───── Input records

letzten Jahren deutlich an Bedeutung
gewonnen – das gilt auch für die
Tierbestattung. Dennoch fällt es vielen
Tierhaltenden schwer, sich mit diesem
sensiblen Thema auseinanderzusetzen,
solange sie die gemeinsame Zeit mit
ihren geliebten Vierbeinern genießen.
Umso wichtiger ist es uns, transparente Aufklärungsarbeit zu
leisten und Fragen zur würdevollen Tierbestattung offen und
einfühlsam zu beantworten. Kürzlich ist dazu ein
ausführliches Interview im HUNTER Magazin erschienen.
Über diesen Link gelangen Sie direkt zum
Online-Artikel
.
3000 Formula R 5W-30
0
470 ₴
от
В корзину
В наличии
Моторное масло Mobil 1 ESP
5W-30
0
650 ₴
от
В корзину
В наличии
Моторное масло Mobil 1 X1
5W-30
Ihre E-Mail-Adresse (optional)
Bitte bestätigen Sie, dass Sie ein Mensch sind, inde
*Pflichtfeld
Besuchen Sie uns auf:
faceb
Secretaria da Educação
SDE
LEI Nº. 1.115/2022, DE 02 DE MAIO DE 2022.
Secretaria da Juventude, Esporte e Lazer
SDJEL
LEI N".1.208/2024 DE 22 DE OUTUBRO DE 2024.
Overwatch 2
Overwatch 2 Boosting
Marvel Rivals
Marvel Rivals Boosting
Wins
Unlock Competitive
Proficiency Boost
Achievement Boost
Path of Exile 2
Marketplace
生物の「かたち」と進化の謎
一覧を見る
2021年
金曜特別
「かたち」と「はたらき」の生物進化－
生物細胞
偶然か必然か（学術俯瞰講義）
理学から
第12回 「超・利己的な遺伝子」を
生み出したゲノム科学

──────────

◆ Requirement ◆
List every line above that contains the word "Mobil". Case matters.

◆ Expected answer ◆
Моторное масло Mobil 1 ESP
Моторное масло Mobil 1 X1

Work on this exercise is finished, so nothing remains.